Children, especially at a young age, develop at dramatically different rates. Some children begin to read at age three while others don’t learn to read until they’re seven or eight. Homeschooling, at this stage, offers children a change to develop at their own pace without being compared to other children. This can have a very positive effect on children, especially those children who are not typically the most advanced. Self-confidence can be nurtured in a homeschool setting in ways traditional classrooms can’t match. Many parents also feel comfortable homeschooling at this age because they feel they can master the curriculum and teach effectively.
Later Elementary School and Middle School
Children change during the later years of elementary school and into middle school. They begin to form a sense of identity about themselves in the larger world. A great many societal influences start to creep into the children’s lives through interactions with their friends, through the experiences on the Internet, and through television as well. Many children begin to falter at this stage of development. They may find themselves not fitting in socially. Parents and children often find at this age that the demands of homework and the need to keep pace with the others, pressurizes them. This is often a period of development where a child is diagnosed with a learning disability or meets with certain learning challenges. Many children and parents decide at this stage to homeschool because it is not meeting the specific needs of the child and perhaps not mirroring the values they hold as a family.
High School
It is unusual to find a student who attends traditional school and leaves to be homeschool for high school, but it does happen. Often students and families choose to homeschool through high school. Many students at this age have a passion or a talent for a particular subject or activity that is hard to mesh with traditional schooling.

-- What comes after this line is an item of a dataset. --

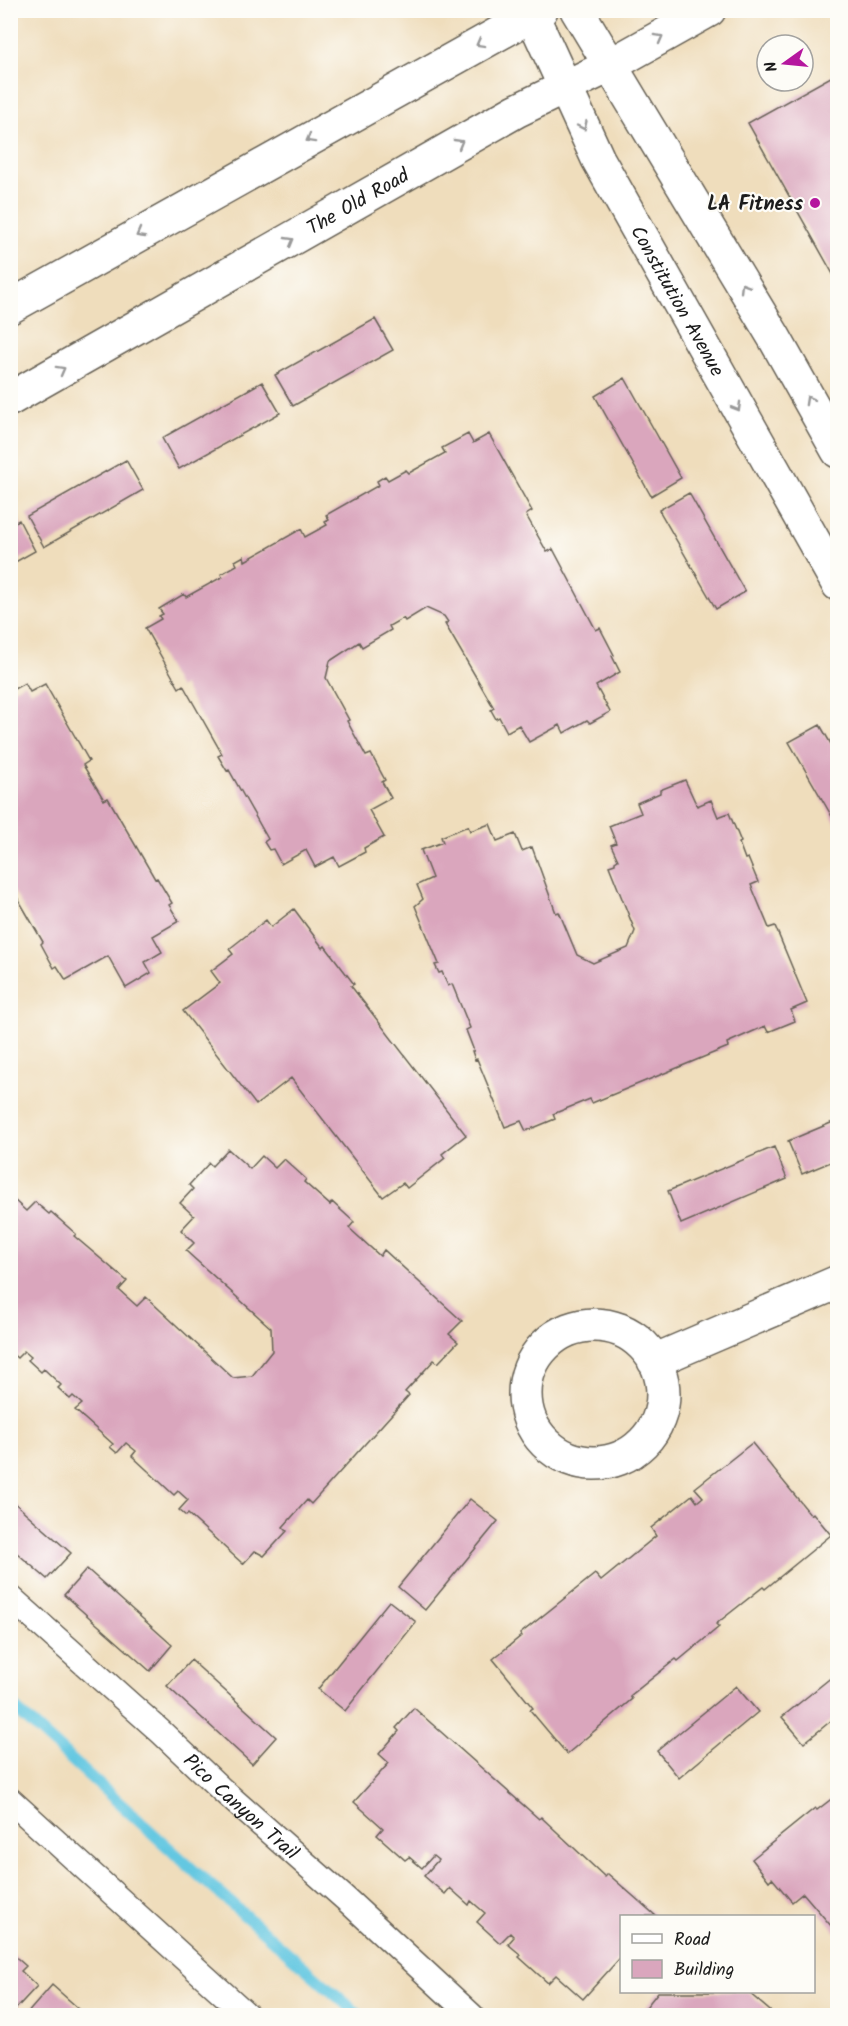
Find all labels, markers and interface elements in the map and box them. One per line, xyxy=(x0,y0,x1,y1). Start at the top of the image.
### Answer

Homeschooling students tend to be self-motivated and self-directed, with the ability to monitor themselves and to seek out guidance and help, if they need it. Homeschooling options for high school have opened up tremendously in the last decade with the development of accredited distance learning schools. Distance learning opportunities for homeschool students are easily accessible with a computer. More and more colleges are looking at homeschooled high school students as valid applicants. High school transcripts with a mixture of distance education and homeschool classes are viewed as just as credible as high school transcripts from a traditional school.